His pumping himself up with the applause of crowds who appreciated and fanned his lack of fear on the gridiron, repeated episodes of head trauma when he was thrown to the ground by defending players (which can cause changes in personality, impulsivity and mood swings) and the addition of a huge dose of narcissism via a $40 million dollar payday, courtesy the New England Patriots.

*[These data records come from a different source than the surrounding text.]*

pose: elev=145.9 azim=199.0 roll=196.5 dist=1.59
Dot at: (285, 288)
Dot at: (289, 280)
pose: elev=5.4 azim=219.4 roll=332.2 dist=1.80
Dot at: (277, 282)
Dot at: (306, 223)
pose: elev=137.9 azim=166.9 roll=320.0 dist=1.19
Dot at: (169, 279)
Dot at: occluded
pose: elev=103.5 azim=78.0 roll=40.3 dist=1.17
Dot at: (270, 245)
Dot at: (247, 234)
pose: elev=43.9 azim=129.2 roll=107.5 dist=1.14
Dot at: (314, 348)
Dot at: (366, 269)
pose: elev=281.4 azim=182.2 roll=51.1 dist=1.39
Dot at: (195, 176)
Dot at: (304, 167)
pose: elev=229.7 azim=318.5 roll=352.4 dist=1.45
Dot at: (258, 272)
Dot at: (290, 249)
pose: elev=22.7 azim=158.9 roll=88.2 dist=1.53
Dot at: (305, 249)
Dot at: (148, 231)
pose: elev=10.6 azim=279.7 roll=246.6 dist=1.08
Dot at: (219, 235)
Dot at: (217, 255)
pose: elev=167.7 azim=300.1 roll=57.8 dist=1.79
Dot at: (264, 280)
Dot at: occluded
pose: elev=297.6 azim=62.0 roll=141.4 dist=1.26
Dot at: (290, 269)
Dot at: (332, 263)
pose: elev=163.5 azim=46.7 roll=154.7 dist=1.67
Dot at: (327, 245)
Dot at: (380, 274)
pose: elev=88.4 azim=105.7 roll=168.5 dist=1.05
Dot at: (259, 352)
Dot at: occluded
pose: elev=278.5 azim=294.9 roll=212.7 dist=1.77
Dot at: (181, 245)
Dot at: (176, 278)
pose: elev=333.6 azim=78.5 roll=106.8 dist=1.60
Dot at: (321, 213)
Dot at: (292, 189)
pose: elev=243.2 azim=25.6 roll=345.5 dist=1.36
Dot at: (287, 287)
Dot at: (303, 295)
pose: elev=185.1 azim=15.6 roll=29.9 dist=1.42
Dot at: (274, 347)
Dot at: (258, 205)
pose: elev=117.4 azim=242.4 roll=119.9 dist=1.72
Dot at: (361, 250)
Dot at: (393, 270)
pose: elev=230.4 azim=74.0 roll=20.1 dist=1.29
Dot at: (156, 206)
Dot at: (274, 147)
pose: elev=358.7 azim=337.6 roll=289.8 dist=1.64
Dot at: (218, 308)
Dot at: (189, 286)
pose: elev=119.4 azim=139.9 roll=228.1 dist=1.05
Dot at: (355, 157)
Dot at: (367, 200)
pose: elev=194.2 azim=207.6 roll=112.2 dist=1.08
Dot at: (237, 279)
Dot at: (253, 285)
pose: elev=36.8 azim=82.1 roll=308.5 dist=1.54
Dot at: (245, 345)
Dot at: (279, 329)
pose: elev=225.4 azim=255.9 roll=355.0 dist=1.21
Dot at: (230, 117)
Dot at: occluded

If that is the recipe for disaster that brings the seemingly inexplicable case of Aaron Hernandez before us, then it isn’t all that unusual, save for Hernandez’ day job and his pay grade, courtesy an industry—the NFL—that could seemingly care less whether its stars are well-balanced or on the edge (witness Kansas City Chief Jovan Belcher and Carolina Panther Rae Carruth and Philadelphia Eagle Michael Vick).

Childhood psychological trauma, feelings of helplessness, drug use, repeated head trauma and exposure to street gangs is the textbook trajectory that leads to spending decades in prison.

To make it even more textbook, I would bet you could add no one (including the New England Patriots) apparently demanding that Hernandez be thoroughly evaluated psychiatrically after a stark sign of possible catastrophic trouble:  Being sued civilly for shooting a man in the face.

I’ve met men like Aaron Hernandez plenty of times—occasionally, when someone convinces them to get help in my office before somebody ends up dead.  But, usually, I interview them in jail cells and I always wish I had met them sooner.